Bilgisiz yöneticilerin cesareti!
Yetersiz yöneticilerin iş başında olduğu otoriter yönetim tarzlarında, yüksek şahsiyetli insanlar, görevlerine çok müdahale edileceğini düşündükleri için üst düzeydeki karar merkezlerinde yöneticilik görevlerine pek talip olmazlar. Liyakat ve yeteneği konusunda duyarlılık göstermeyen kişiler için yeter ki “geliri ve statüsü yüksek” makamlar olsun, derhâl bu görevlere talip olmaktan çekinmezler. Kendilerinden istenen her emri (yasa ve ahlak dışı olsa bile) yerine getirme çabası içinde bulunurlar. Böylece, kötü ve yetersiz olanlar, iyi ve yetkin olan çalışanların önüne geçmiş olur. Bulundukları mevki ve makama, çoğunlukla kişisel yetenek ve başarıyla gelmedikleri için örgütteki mevcut yetenekli ve şahsiyetli insanlara karşı da, her fırsatta üstünlük ve güç gösterisinde bulunmayı pek ihmal etmezler. Sonuçta, bir süre sonra verimsizlik ve başarısızlık kaçınılmazdır. Özel girişimcilik, önünde sonunda doğru yönetimi bulur, bulmasa da iflas ederek iş alanından çıkmış olur. İşlerini, bilimsel düşünce ve zihniyete göre değil de, siyasal amaçları ya da ‘gizli ajandalarına’ göre görmeye çalışan kamu yönetim sistemleri, verimsizlik ve başarısızlıklarının bedelini çoğunlukla ekonomik, sosyal ve ahlaki çöküntü ile bütün bir topluma ve ülkeye ödettirmiş olurlar.

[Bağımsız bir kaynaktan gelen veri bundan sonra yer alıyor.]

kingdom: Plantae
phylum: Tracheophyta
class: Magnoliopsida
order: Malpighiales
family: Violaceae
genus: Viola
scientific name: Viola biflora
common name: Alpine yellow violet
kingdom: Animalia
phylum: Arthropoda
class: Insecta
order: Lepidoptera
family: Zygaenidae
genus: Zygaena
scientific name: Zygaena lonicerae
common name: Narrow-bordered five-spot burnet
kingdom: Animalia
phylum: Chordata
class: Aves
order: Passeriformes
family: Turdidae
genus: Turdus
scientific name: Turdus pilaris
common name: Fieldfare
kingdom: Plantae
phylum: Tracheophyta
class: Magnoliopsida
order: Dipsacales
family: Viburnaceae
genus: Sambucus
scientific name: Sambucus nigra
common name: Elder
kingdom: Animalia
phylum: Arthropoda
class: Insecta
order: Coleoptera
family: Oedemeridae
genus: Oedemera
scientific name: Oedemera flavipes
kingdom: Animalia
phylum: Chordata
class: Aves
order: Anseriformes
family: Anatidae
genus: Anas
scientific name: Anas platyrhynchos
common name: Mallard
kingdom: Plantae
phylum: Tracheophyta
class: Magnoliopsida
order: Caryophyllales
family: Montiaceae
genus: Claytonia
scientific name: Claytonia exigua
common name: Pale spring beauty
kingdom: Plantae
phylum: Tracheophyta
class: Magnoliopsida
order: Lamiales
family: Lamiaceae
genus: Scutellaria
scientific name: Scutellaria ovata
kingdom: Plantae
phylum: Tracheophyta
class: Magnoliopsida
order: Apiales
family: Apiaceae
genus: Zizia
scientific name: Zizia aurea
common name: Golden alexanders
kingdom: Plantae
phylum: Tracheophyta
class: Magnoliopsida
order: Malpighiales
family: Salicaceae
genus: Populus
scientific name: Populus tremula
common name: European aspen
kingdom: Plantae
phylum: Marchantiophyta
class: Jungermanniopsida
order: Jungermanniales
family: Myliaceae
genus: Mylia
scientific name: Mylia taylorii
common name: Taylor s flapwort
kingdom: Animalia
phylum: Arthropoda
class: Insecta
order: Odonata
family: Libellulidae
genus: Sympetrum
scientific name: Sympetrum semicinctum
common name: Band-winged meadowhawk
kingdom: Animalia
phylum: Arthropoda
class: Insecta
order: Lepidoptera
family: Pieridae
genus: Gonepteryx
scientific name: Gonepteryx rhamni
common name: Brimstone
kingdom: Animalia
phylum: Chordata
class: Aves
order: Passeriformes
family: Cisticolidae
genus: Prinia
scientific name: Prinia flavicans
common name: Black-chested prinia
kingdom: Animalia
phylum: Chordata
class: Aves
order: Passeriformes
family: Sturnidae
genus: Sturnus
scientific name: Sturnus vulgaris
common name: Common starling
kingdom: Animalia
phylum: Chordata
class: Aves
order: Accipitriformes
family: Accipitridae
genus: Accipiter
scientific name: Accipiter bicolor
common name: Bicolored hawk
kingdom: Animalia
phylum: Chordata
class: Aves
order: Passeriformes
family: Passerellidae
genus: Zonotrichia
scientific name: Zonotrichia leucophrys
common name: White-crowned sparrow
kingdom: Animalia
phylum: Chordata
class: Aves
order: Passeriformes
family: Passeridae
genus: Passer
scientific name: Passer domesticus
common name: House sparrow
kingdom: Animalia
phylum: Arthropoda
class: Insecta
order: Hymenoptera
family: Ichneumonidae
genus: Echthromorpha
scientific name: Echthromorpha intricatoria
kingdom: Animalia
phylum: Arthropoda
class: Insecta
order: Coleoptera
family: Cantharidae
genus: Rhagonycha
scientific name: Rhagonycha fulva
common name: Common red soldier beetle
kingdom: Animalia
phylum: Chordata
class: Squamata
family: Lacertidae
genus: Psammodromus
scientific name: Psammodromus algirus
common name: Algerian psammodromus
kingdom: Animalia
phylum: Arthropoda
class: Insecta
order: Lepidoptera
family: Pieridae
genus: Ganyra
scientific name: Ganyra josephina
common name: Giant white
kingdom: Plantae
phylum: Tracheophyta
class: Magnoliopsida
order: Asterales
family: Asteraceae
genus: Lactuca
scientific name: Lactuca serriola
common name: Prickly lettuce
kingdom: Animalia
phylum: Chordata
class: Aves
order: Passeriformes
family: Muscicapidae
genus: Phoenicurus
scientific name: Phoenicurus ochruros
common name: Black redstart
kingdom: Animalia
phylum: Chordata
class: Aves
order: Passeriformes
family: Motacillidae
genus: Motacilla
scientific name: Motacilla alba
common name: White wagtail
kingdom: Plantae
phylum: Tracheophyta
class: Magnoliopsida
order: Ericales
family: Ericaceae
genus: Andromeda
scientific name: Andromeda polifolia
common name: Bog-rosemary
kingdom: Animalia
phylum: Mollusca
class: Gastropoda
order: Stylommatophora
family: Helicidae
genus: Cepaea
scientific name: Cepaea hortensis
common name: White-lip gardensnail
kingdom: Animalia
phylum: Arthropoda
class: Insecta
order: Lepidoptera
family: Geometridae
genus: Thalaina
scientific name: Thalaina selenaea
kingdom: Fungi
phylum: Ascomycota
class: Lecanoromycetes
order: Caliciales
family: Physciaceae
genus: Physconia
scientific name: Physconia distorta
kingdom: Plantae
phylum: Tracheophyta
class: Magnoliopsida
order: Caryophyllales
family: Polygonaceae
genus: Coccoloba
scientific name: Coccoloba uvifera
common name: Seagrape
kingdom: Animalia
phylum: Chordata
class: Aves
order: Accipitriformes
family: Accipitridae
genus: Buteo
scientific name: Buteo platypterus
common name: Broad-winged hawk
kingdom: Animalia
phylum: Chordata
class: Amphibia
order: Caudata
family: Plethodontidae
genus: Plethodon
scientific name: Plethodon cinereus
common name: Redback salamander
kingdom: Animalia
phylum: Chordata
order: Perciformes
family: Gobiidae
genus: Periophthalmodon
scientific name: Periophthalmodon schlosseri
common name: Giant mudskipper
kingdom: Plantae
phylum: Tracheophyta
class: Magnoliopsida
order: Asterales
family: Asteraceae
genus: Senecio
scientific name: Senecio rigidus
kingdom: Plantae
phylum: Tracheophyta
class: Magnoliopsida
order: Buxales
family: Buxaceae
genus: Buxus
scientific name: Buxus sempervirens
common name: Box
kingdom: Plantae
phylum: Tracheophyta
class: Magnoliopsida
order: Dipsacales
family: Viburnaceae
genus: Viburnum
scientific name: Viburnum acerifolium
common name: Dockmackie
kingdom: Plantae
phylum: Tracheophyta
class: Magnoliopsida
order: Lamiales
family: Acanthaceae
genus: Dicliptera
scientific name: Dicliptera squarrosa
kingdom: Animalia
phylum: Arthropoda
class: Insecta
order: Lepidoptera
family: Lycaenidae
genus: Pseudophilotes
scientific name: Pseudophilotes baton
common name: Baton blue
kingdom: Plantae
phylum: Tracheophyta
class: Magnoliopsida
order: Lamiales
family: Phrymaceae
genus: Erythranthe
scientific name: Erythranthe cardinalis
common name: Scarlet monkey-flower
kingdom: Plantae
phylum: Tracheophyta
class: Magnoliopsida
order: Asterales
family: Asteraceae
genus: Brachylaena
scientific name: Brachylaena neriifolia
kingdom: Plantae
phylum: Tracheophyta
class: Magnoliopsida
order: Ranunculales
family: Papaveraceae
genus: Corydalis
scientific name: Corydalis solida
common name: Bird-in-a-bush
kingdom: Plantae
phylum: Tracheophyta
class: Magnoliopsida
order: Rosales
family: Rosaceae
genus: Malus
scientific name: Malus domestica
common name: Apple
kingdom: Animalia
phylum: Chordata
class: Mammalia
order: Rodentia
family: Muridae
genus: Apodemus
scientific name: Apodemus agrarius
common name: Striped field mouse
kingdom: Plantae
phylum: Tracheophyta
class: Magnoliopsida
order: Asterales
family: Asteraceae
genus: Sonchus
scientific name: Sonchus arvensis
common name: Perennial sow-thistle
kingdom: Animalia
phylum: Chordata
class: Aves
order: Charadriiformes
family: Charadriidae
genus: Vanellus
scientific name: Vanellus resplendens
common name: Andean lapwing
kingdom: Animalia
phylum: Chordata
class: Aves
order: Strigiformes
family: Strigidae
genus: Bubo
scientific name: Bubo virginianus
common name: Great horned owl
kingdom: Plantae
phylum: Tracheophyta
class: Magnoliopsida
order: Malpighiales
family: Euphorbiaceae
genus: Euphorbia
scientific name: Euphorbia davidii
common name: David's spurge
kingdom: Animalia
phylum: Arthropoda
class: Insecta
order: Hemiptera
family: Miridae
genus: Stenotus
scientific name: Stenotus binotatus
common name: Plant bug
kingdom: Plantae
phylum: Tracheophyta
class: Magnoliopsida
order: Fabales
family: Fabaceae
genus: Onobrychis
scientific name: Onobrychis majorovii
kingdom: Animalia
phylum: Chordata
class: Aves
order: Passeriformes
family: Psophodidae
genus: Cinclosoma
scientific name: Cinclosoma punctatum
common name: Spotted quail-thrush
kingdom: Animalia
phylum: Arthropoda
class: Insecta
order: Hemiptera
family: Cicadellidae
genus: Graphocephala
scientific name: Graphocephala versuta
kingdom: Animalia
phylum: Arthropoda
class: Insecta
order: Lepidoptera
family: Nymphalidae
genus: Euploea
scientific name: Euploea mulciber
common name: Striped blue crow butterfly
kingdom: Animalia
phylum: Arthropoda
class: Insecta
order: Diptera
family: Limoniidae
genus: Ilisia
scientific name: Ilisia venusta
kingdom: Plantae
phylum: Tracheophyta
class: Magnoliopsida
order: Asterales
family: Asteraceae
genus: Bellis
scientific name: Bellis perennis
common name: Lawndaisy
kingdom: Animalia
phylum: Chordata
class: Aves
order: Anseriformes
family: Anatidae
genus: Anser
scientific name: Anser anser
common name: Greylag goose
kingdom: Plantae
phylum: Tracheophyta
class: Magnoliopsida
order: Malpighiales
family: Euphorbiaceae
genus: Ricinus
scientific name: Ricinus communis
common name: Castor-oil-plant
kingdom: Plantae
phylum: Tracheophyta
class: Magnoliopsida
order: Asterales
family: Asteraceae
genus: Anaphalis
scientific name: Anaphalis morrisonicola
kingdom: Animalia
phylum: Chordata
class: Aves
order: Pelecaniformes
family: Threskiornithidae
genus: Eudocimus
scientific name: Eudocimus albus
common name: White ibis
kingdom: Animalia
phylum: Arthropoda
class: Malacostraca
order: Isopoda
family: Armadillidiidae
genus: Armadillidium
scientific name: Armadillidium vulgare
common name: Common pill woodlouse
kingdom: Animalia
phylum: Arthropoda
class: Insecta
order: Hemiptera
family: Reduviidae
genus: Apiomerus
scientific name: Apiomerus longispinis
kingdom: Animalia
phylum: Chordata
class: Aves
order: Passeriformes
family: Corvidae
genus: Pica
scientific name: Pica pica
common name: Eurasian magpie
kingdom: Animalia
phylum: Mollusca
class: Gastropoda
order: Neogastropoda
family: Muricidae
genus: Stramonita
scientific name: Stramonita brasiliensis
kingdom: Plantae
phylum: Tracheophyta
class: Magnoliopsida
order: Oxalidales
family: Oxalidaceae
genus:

Yöneticilik rolleri birer ganimet sayılınca!
Gelenekçi toplumlarda, uzun bir süre kamu imkânlarından yoksun olan alt sosyal sınıfların, ülkenin ekonomik ve sosyal kaynaklarını birer ‘ganimet’ gibi algılama anlayışları vardır. Bu bağlamda, önemli bir sosyal statü kaynağı olarak görülen çeşitli yöneticilik kadrolarının doldurulmasında da aynı biçimde bir ‘ganimet’ elde etme beklentisi egemendir. Kamu yönetimindeki ‘akçeli’ ve ‘yetkili’ görevlerin yöneticileri, atandıkları imtiyazlı görevlere, büyük bir ihtimalle kişisel yetenek ve başarıları nedeniyle gelmemişlerdir. Bu ‘torpilli’ ve yetersiz yöneticiler için en büyük korku, bulundukları yönetim birimlerinde kendilerine göre bu mevkii ve makamlara daha uygun niteliklere sahip olan yetkin insanların varlığıdır. ‘Torpilli yöneticiler’; yetenek, bilgi ve kişilik özellikleri bakımından kendileriyle karşılaştırıldığında eziklik duyacakları üretken insanlara karşı yapay bir üstünlük kurmak ve bıçkınlık yapmak eğilimindedirler. Bulundukları mevki ve makamlara hak etmeden gelen torpilli yöneticiler, kendileriyle karşılaştırılma yapılmasında birer referans noktası olmalarını önlemek adına yetenekli insanları devre dışı bırakmaya yönelirler.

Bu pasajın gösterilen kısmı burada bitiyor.